Protecting Content Files

Question

Hello,

I want a simple layer of protection for my content (resource) files in my application. For example, I have various sound and image files used in my application. I think, I can wrap them in a SFX archive (Probably packed with WinRAR), then in my application, start the SFX exe with some parameters, like, -silent. But this may not be the best way to do this, so if you can give me some suggestions, that would be great.

P.S. I know it does not sound unbreachable (like there is one, anyways), but this is needed for some reasons.

P.S. I could use some help for a method to hide the files after the SFX (or some other package) complete extraction.

Thank you.

Answer 1

Zip up your resource files and then XOR each 32-bit block of the archive file with a key you pick. At runtime XOR each incoming 32-bit block with the key again before passing it off to your zip library for in-memory decompression.

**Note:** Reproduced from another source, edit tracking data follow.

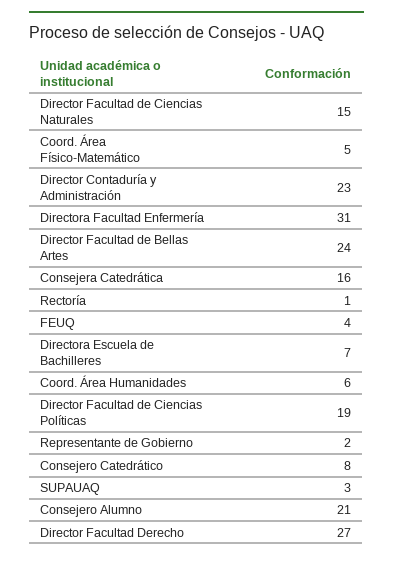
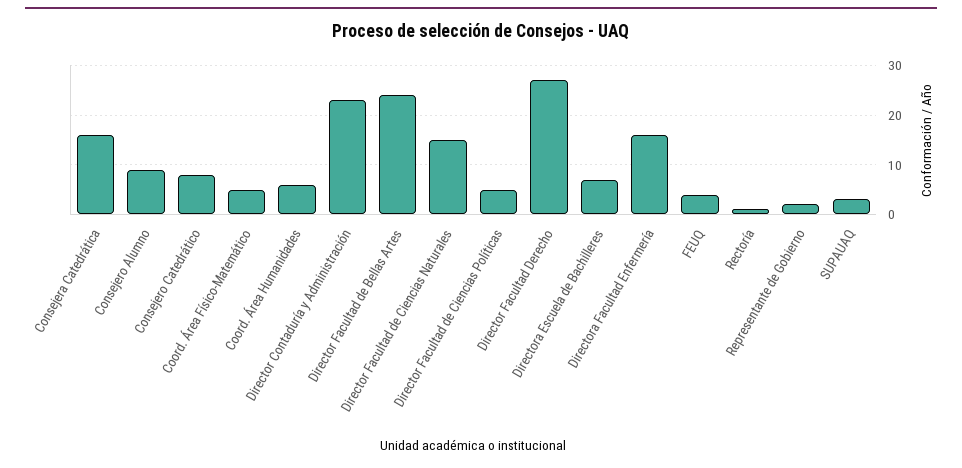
  {
    "Director Facultad de Ciencias Naturales": 15,
    "Coord. Área Físico-Matemático": 5,
    "Director Contaduría y Administración": 23,
-   "Directora Facultad Enfermería": 31,
+   "Directora Facultad Enfermería": 15,
    "Director Facultad de Bellas Artes": 24,
    "Consejera Catedrática": 16,
    "Rectoría": 1,
    "FEUQ": 4,
    "Directora Escuela de Bachilleres": 7,
    "Coord. Área Humanidades": 6,
-   "Director Facultad de Ciencias Políticas": 19,
+   "Director Facultad de Ciencias Políticas": 5,
    "Representante de Gobierno": 2,
    "Consejero Catedrático": 8,
    "SUPAUAQ": 3,
-   "Consejero Alumno": 21,
+   "Consejero Alumno": 10,
    "Director Facultad Derecho": 27
  }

Very light obfuscation, but should stop anyone from just opening the zip file.

Answer 2

Don't use a SFX archive.

Well a lot depends on how you use your resources. If you have a lot of library code that requires file names then the files have to be persisted on hard drive for a while. If you can, you want to find out if your sound and media libraries can be passed pointer - then you load the files up yourself, decrypt them, and pass the pointers to the decrypted buffers to the media api's.

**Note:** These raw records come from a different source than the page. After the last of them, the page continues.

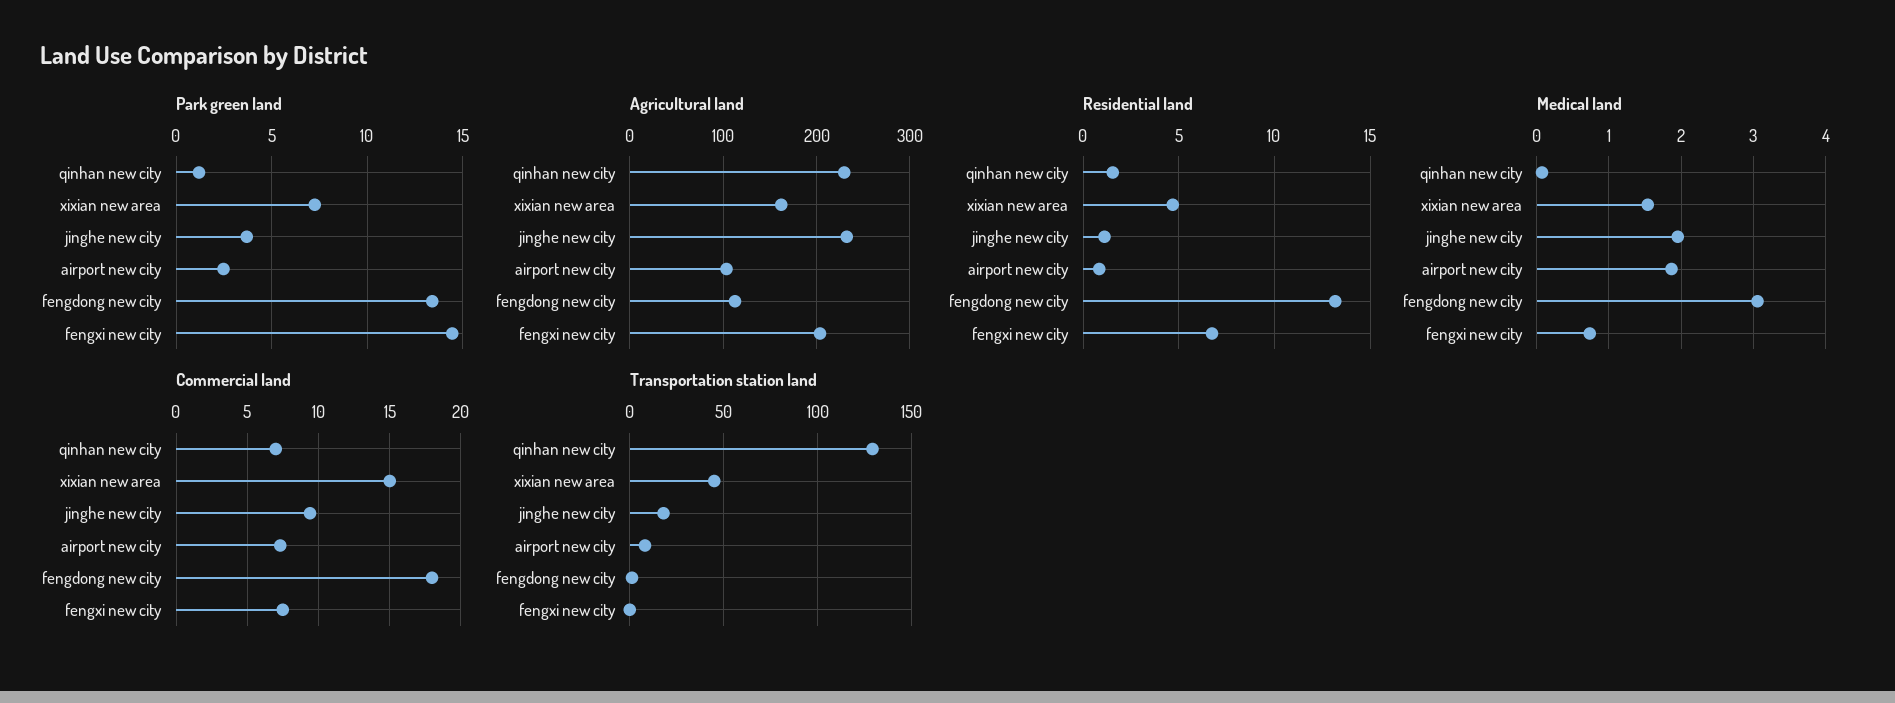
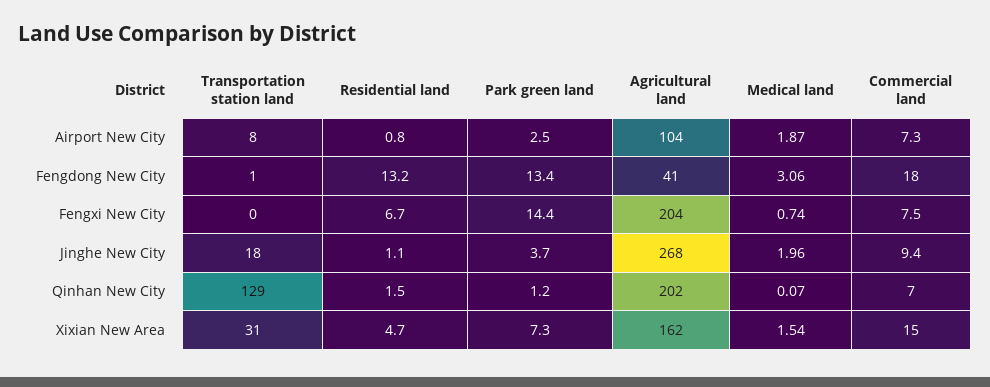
  {
    "Park green land": {
      "qinhan new city": 1.2,
      "xixian new area": 7.3,
      "jinghe new city": 3.7,
      "airport new city": 2.5,
      "fengdong new city": 13.4,
      "fengxi new city": 14.4
    },
    "Agricultural land": {
-     "qinhan new city": 230,
+     "qinhan new city": 202,
      "xixian new area": 162,
-     "jinghe new city": 230,
+     "jinghe new city": 268,
      "airport new city": 104,
-     "fengdong new city": 110,
+     "fengdong new city": 41,
      "fengxi new city": 204
    },
    "Residential land": {
      "qinhan new city": 1.5,
      "xixian new area": 4.7,
      "jinghe new city": 1.1,
      "airport new city": 0.8,
      "fengdong new city": 13.2,
      "fengxi new city": 6.7
    },
    "Medical land": {
      "qinhan new city": 0.07,
      "xixian new area": 1.54,
      "jinghe new city": 1.96,
      "airport new city": 1.87,
      "fengdong new city": 3.06,
      "fengxi new city": 0.74
    },
    "Commercial land": {
      "qinhan new city": 7,
      "xixian new area": 15,
      "jinghe new city": 9.4,
      "airport new city": 7.3,
      "fengdong new city": 18,
      "fengxi new city": 7.5
    },
    "Transportation station land": {
      "qinhan new city": 129,
-     "xixian new area": 45,
+     "xixian new area": 31,
      "jinghe new city": 18,
      "airport new city": 8,
      "fengdong new city": 1,
      "fengxi new city": 0
    }
  }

As to the actual encryption. Either use an archive file format, something like zlib. This gives you the ability to store all your data files in a single encrypted archive and expand them into memory.

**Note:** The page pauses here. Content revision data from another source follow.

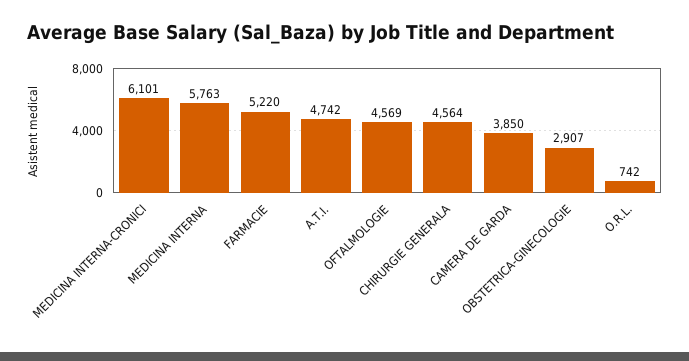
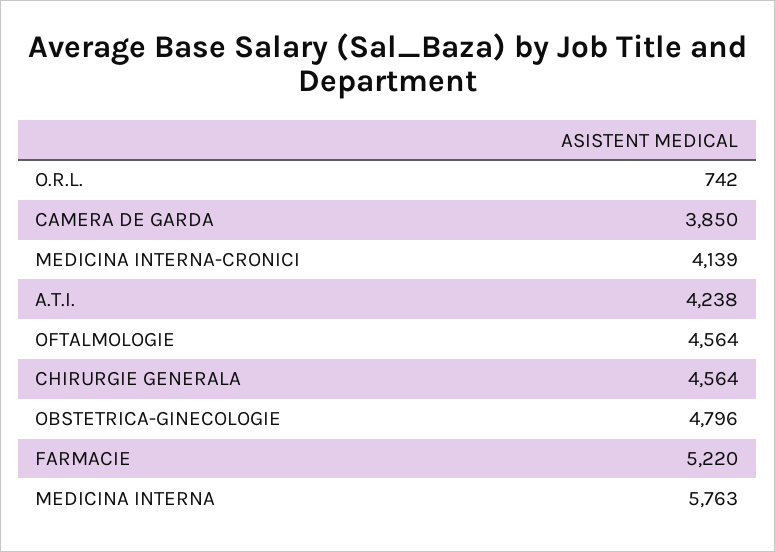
  {
-   "MEDICINA INTERNA-CRONICI": 6101,
+   "MEDICINA INTERNA-CRONICI": 4139,
    "MEDICINA INTERNA": 5763,
    "FARMACIE": 5220,
-   "A.T.I.": 4742,
+   "A.T.I.": 4238,
-   "OFTALMOLOGIE": 4569,
+   "OFTALMOLOGIE": 4564,
    "CHIRURGIE GENERALA": 4564,
    "CAMERA DE GARDA": 3850,
-   "OBSTETRICA-GINECOLOGIE": 2907,
+   "OBSTETRICA-GINECOLOGIE": 4796,
    "O.R.L.": 742
  }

Or roll your own per-file encryption. A rolled at home XOR encryption has the advantage of being very fast.

Almost all file encryption comes down to:

• Start with a "key". A short string.
• Use the key to initialize a random number generator.
• XOR the bytes from the rng with the data to be encrypted to encrypt it.
• Later, to decrypt the data:
• start with the same key, initialize the rng
• Which will generate the same stream of bytes,
• XOR them with the encrypted data to decrypt it.

The problem is (obviously) that the key needs to exist in the client so any determined hacker can get it. So theres no real point in being too fancy here. Just generate 256 bytes of "random" data and use it to encrypt and decrypt your files as you load them into memory - or write them to a temporary folder.

If you need to write out ttemp files, you might be able to use FILE_FLAG_DELETE_ON_CLOSE to get the temp folder to clean itself up safely without leaving unencrypted resources persisted on disk.